PROBLEM: Only the lines that hold the word "Ramón" are wanted from this listing.

[Start of Attachment]

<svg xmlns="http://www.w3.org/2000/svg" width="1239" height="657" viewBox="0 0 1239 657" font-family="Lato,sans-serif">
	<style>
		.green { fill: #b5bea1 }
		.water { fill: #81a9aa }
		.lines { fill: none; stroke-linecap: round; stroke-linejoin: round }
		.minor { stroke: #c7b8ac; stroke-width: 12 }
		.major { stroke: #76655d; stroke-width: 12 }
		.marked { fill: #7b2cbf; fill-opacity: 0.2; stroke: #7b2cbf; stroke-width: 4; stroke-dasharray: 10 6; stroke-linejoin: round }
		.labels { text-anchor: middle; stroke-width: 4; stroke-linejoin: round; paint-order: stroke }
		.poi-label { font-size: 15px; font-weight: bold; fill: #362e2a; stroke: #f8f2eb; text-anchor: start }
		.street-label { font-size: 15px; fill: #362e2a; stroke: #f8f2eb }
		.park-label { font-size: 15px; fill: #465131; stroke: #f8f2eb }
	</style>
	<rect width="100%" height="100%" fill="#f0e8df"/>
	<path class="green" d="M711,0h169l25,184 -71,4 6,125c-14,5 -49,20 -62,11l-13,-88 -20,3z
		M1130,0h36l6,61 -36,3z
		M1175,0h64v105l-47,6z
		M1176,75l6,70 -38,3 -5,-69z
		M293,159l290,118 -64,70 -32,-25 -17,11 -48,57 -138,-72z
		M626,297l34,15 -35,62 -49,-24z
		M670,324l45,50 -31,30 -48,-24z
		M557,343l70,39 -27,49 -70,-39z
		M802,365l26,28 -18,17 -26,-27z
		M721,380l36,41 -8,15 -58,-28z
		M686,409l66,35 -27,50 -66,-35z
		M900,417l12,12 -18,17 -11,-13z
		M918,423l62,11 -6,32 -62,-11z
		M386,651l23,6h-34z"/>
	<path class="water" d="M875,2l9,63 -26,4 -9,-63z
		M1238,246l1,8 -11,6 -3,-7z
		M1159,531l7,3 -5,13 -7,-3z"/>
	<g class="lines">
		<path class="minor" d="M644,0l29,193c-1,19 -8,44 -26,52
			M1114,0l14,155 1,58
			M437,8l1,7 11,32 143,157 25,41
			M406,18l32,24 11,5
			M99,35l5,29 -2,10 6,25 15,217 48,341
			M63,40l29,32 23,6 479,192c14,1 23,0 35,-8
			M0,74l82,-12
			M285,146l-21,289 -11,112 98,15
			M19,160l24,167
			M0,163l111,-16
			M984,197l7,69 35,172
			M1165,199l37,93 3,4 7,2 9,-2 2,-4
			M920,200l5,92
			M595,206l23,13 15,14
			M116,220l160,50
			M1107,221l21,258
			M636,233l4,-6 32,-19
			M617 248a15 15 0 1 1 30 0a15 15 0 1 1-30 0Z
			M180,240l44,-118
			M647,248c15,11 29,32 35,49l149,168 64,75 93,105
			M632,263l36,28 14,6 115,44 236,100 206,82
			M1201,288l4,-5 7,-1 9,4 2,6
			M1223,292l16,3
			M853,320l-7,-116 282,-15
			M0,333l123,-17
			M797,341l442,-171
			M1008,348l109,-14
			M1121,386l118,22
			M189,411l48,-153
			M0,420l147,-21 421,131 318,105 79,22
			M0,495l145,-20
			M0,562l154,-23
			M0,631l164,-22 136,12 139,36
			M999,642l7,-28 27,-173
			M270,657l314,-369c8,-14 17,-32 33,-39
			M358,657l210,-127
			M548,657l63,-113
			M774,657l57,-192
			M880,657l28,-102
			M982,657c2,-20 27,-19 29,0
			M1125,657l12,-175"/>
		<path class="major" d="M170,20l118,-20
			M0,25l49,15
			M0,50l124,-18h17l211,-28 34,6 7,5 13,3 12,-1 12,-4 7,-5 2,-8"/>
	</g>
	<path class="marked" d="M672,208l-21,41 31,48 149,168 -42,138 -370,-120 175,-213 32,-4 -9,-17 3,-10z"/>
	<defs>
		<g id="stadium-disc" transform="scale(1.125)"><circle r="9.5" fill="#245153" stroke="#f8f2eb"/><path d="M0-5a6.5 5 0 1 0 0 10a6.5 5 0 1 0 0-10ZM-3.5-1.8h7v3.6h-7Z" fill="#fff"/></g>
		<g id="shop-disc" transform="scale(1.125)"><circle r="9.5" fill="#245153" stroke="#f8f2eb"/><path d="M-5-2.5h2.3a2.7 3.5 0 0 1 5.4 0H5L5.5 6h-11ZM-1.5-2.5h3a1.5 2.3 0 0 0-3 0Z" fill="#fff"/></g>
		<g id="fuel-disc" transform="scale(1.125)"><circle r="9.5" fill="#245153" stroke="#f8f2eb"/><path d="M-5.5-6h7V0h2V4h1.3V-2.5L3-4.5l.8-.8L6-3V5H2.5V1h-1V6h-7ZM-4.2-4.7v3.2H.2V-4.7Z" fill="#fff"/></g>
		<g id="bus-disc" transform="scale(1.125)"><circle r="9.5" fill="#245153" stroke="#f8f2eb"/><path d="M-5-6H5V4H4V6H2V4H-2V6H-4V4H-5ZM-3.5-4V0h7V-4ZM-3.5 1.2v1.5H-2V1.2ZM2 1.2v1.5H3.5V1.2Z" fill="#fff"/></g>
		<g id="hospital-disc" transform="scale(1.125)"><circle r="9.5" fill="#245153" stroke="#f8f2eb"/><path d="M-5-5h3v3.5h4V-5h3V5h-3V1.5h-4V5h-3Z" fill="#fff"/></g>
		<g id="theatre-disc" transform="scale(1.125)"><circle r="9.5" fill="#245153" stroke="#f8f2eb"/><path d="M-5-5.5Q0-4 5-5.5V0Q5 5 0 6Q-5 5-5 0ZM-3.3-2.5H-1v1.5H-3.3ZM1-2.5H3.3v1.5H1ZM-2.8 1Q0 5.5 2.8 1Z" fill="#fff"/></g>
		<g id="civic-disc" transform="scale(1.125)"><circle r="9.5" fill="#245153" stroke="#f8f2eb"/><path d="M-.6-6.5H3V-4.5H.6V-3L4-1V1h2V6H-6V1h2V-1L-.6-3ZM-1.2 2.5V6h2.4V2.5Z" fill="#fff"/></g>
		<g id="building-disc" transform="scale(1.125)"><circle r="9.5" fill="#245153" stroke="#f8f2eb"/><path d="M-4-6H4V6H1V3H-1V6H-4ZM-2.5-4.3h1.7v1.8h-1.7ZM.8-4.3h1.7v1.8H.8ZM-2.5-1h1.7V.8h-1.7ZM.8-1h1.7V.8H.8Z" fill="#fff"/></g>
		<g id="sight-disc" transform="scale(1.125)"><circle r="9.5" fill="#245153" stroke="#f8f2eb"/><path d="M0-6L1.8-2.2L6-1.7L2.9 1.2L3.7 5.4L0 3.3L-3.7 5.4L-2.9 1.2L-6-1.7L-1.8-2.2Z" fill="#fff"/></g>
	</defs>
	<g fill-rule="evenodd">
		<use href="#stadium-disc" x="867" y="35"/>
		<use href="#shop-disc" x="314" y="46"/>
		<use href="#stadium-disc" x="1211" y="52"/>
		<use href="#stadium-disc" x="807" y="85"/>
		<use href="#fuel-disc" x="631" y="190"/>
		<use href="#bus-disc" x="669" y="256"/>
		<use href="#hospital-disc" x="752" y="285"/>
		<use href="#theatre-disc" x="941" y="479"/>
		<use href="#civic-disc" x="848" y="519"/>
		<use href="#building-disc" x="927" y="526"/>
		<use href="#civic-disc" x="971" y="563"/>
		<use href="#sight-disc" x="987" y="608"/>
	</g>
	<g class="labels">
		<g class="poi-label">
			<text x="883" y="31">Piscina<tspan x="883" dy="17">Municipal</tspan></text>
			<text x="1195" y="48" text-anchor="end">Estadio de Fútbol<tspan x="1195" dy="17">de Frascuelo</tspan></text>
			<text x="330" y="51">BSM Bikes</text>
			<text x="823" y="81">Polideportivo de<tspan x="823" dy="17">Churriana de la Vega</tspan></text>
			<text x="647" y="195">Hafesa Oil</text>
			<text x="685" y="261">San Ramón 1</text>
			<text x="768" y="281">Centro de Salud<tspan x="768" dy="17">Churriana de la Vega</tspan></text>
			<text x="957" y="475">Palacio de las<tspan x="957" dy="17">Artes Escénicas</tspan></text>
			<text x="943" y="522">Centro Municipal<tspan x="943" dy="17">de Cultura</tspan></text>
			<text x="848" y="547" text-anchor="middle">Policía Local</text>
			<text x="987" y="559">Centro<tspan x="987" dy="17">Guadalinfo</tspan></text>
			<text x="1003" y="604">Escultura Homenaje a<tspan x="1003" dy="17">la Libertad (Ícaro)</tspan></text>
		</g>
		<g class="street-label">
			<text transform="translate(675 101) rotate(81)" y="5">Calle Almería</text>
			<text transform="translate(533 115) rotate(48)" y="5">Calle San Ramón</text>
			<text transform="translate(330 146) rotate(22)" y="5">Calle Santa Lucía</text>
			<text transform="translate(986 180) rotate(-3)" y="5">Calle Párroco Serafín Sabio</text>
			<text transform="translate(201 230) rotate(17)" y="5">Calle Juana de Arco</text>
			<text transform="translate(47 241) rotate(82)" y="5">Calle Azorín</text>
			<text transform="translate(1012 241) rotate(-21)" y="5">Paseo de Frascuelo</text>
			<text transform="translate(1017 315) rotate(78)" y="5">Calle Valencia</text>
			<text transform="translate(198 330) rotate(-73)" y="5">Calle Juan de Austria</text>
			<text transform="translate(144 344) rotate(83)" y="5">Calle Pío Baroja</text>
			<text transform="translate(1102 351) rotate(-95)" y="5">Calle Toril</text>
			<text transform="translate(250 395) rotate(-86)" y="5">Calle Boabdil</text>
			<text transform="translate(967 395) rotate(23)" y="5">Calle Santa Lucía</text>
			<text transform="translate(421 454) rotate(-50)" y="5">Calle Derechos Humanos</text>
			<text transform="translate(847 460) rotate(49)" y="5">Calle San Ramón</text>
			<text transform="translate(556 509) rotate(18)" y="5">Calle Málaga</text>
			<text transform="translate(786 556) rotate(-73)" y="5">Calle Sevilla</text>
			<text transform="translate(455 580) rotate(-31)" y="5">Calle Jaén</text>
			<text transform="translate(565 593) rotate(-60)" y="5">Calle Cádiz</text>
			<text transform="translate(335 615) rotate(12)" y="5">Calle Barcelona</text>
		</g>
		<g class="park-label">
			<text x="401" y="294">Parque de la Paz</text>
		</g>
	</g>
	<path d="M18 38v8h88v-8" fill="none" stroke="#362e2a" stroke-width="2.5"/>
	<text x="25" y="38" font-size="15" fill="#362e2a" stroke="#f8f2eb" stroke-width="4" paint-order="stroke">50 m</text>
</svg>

[End of Attachment]

WRITTEN ANSWER:
			<text x="685" y="261">San Ramón 1</text>
			<text transform="translate(533 115) rotate(48)" y="5">Calle San Ramón</text>
			<text transform="translate(847 460) rotate(49)" y="5">Calle San Ramón</text>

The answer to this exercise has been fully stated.